The first issue is dealing with the people attempting to get to the freeway. The proposed solution is to realign the ramps so that both terminate on 6th Avenue, a new road connecting Lee to Trosper, away from the main intersection. “In the future, you could be heading north into town, coming up Capitol or Linderson Street, and you wouldn’t have to go all the way to Trosper to get on the freeway,” says Sawyer. “We think having two options to access I-5 will become self-regulating to split traffic about 50-50 between the two access points. Everything starts to work better from there.”
Once traffic has been diverted from the junction of Capitol and Trosper, the next step will be to replace the stoplight there with a roundabout. “We went through a fairly robust analysis to decide on the best way to control the intersection, and the roundabout was the winner,” says Sawyer.
Roundabouts are statistically safer and usually do a better job of keeping traffic flowing. “It’s really hard to argue with data from around the U.S. and the globe. When it comes to safety, signals don’t even come close to roundabouts. And roundabouts perform better than a signal in keeping vehicles moving, especially during off-peak hours,” Sawyer explains. “When it isn’t rush hour, the roundabout is always moving, as opposed to having to randomly wait at a red light.”
Roundabouts will also be added at 6th Avenue and Trosper as well as the section of 6th Avenue where the freeway on- and off-ramps will be located.

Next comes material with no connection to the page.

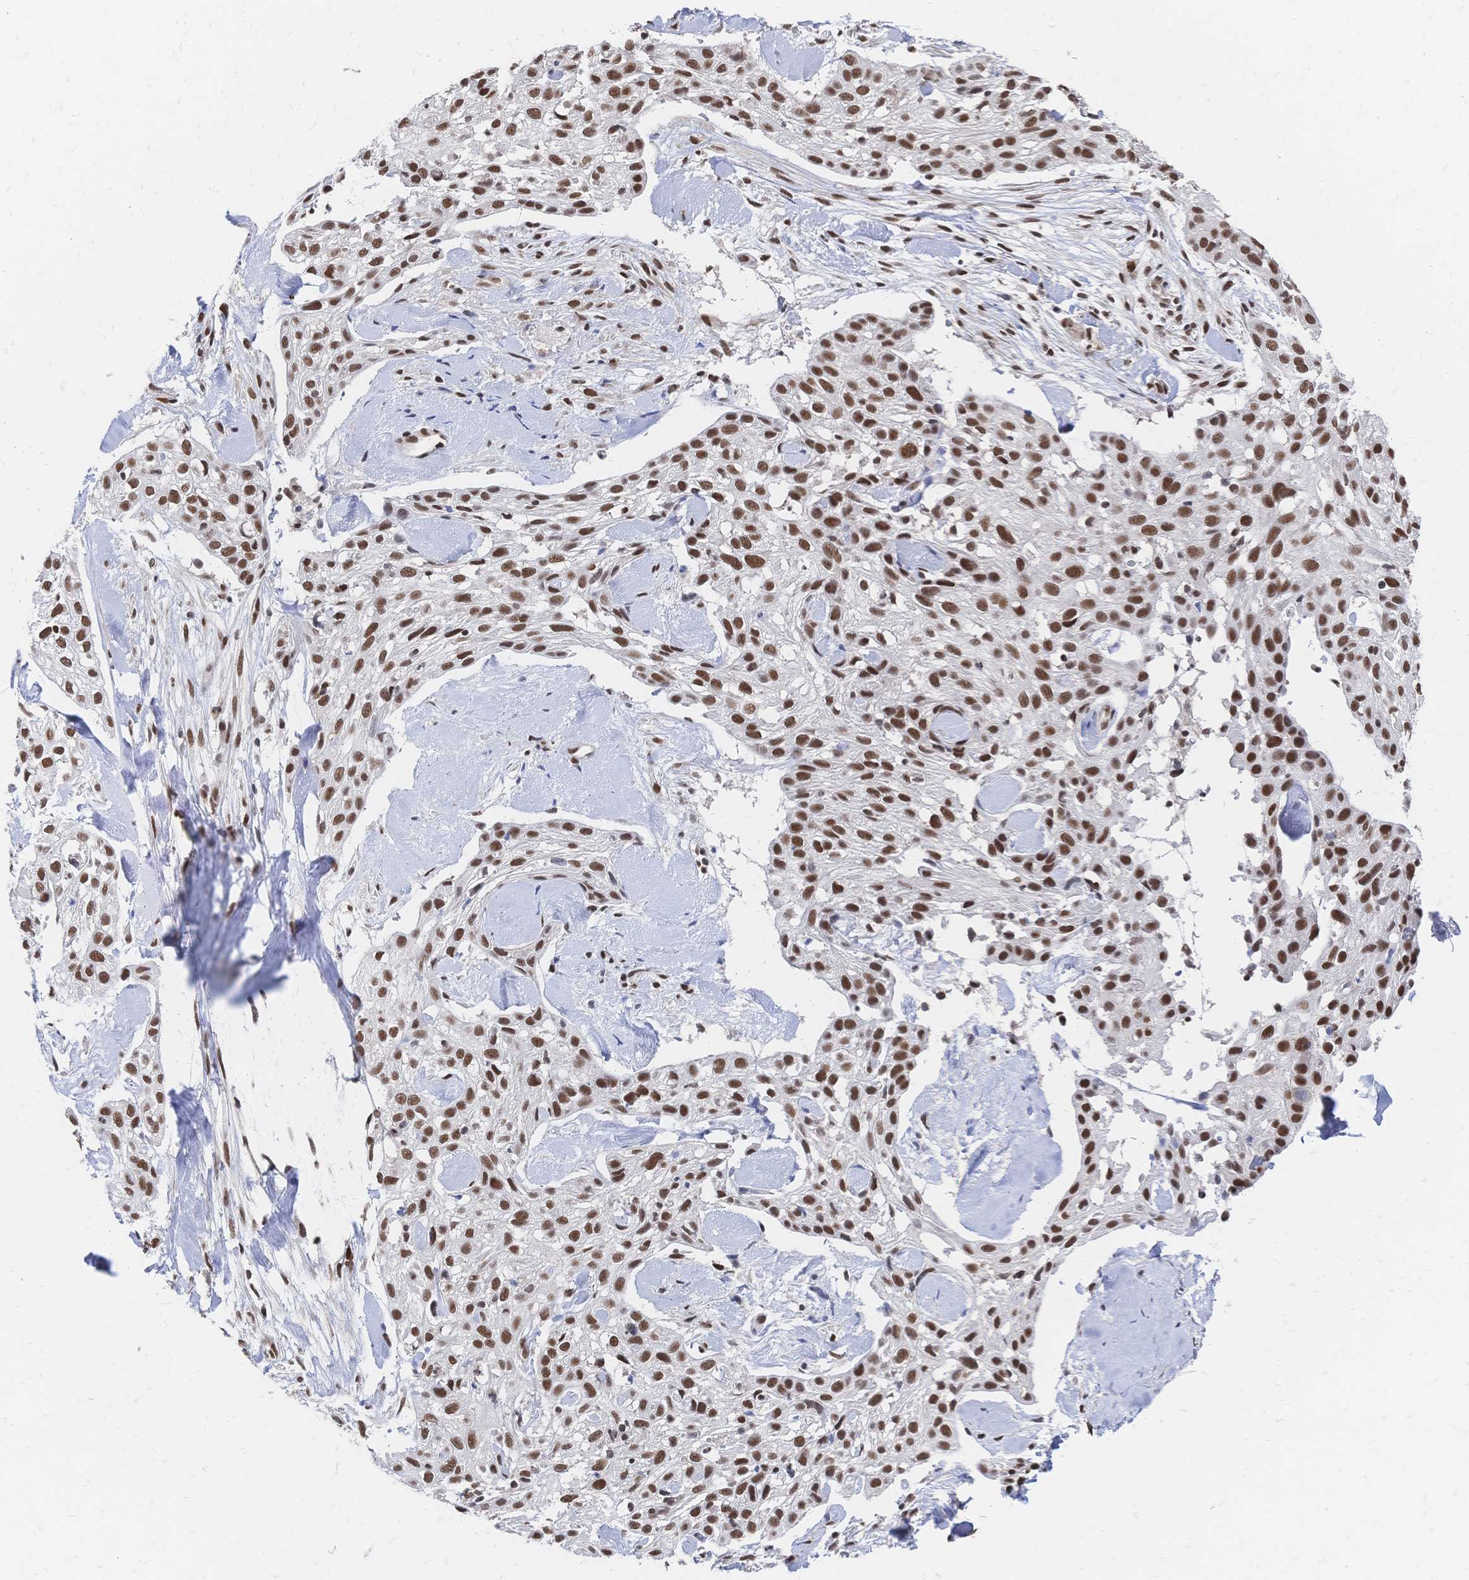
{"staining": {"intensity": "moderate", "quantity": ">75%", "location": "nuclear"}, "tissue": "skin cancer", "cell_type": "Tumor cells", "image_type": "cancer", "snomed": [{"axis": "morphology", "description": "Squamous cell carcinoma, NOS"}, {"axis": "topography", "description": "Skin"}], "caption": "This is an image of immunohistochemistry staining of skin cancer, which shows moderate expression in the nuclear of tumor cells.", "gene": "NELFA", "patient": {"sex": "male", "age": 82}}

Because of the road improvements, some businesses and an apartment complex will be acquired. Sawyer believes the owners understand the need for the changes. “They’re not happy about moving their businesses, but they understand what we’re doing and why we’re doing it,” he says.

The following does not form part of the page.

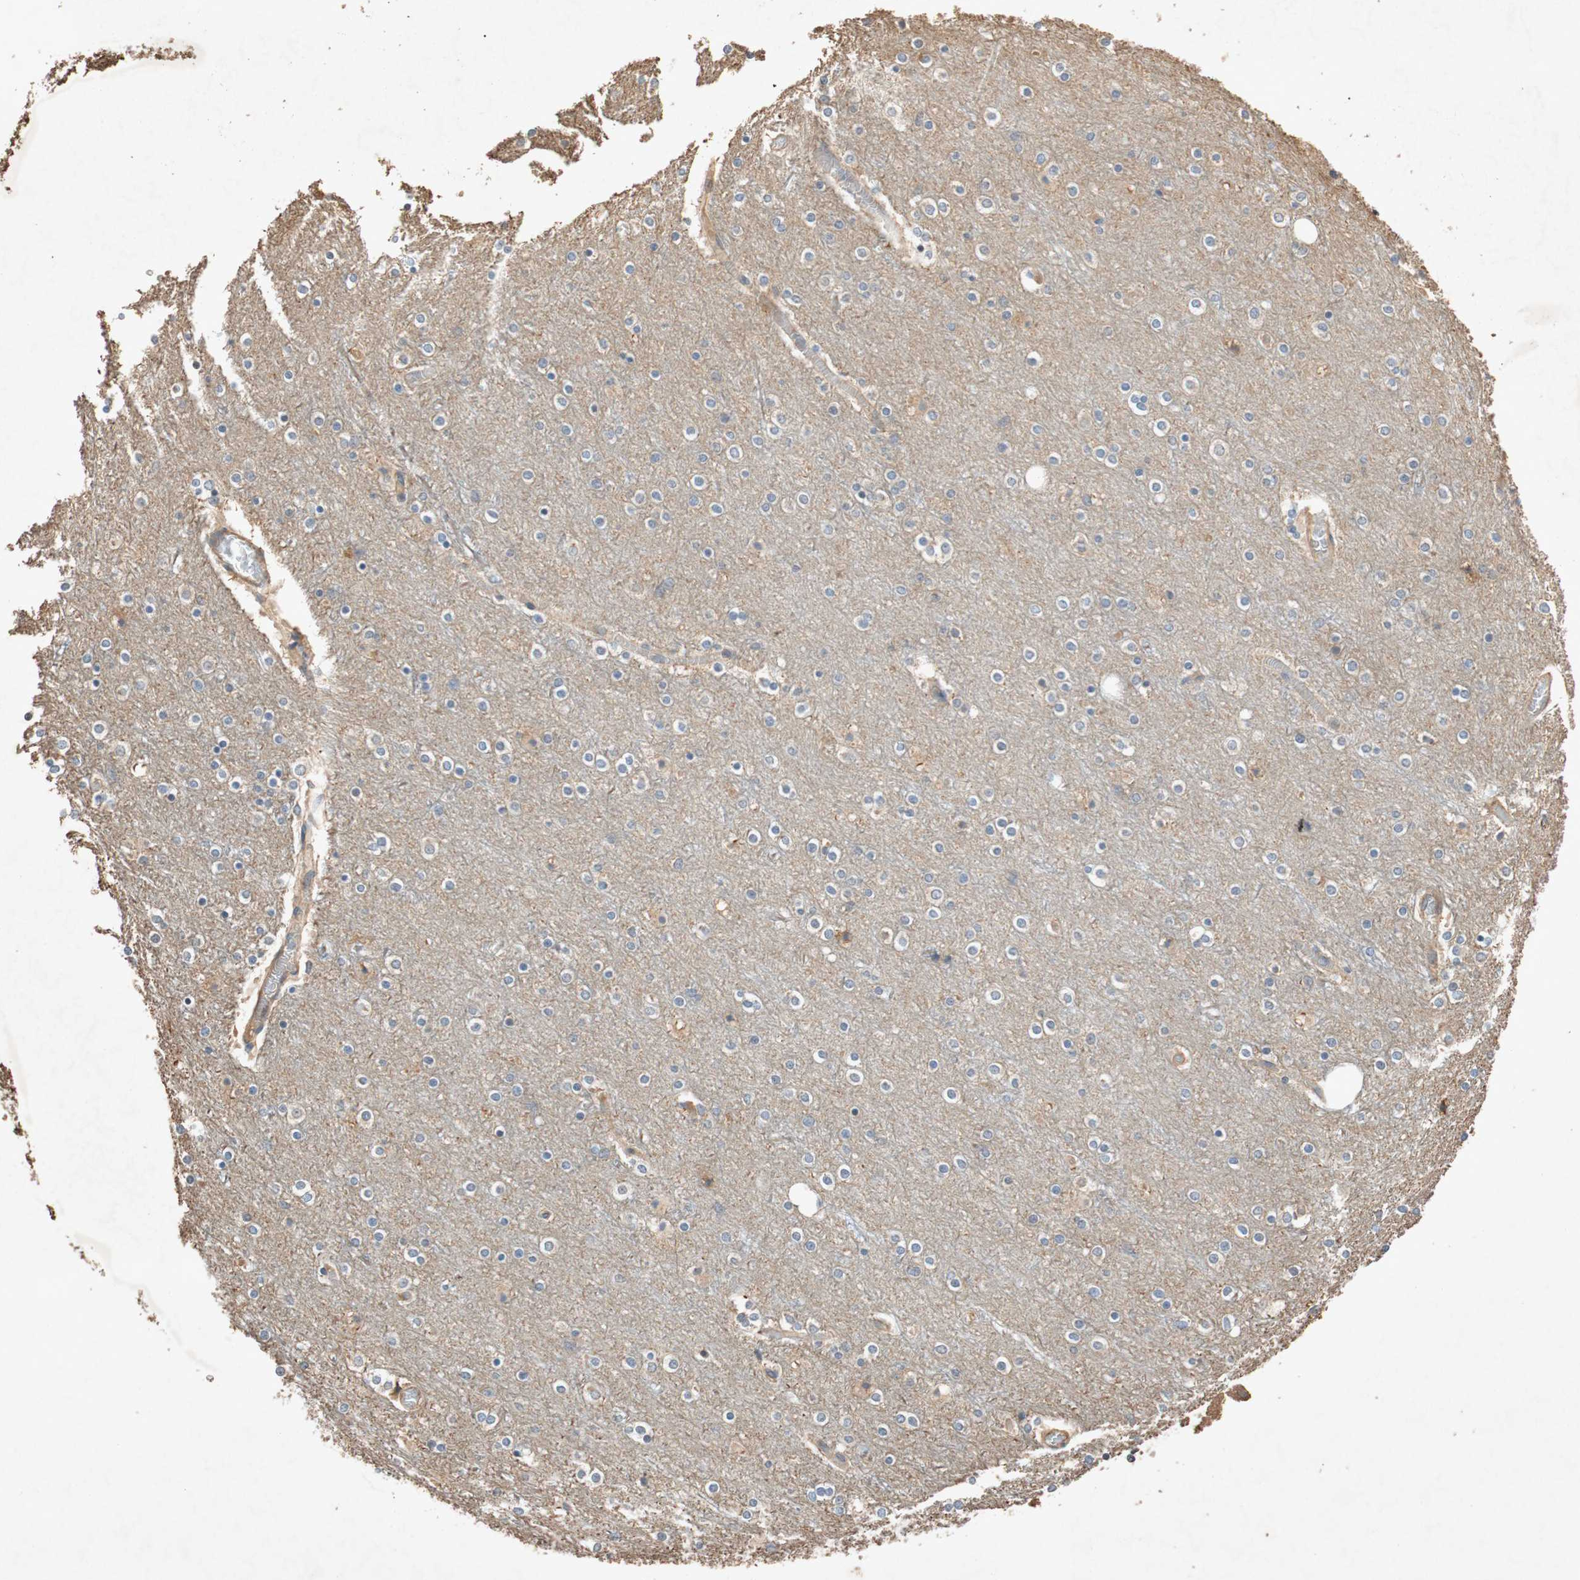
{"staining": {"intensity": "weak", "quantity": ">75%", "location": "cytoplasmic/membranous"}, "tissue": "cerebral cortex", "cell_type": "Endothelial cells", "image_type": "normal", "snomed": [{"axis": "morphology", "description": "Normal tissue, NOS"}, {"axis": "topography", "description": "Cerebral cortex"}], "caption": "A high-resolution micrograph shows IHC staining of unremarkable cerebral cortex, which demonstrates weak cytoplasmic/membranous positivity in about >75% of endothelial cells. (Brightfield microscopy of DAB IHC at high magnification).", "gene": "TUBB", "patient": {"sex": "female", "age": 54}}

Aside from hosting a series of open houses and providing briefings at city council meetings, the company has met with residents and business owners one on one and in small groups. Such outreach efforts will continue as the project progresses, Sawyer says. “We’ll continue to keep people informed as to what’s going on.”
In the more immediate future, the changes should help people get where they want to go with less delay while making the intersections safer for cyclists, pedestrians and cars alike. “This should help traffic move more smoothly,” Sawyer says. “The changes will also create better connections that run parallel to Capitol Boulevard; that should cut down on the number of left turns and create better access to some of the businesses there.”
Initial planning work was funded by a $500,000 federal grant through the Thurston Regional Planning Council, and roughly half of the project’s $12 million in funding is provided by a grant from the Transportation Improvement Board (TIB). “TIB was a natural fit for the kinds of problems we’re solving,” says Sawyer.
Currently, SCJ is wrapping up the preliminary engineering phase. NEPA and SEPA reviews are complete, and they’ll begin moving into the “Right of Way” phase, where needed properties are purchased before actual construction can begin.
Sawyer believes that ultimately, residents, businesses and those who use the corridor regularly will be satisfied with the results. “We’ve done our best to figure out solutions with broad support, not only from the Department of Transportation but with the city and the people who work and live around there.”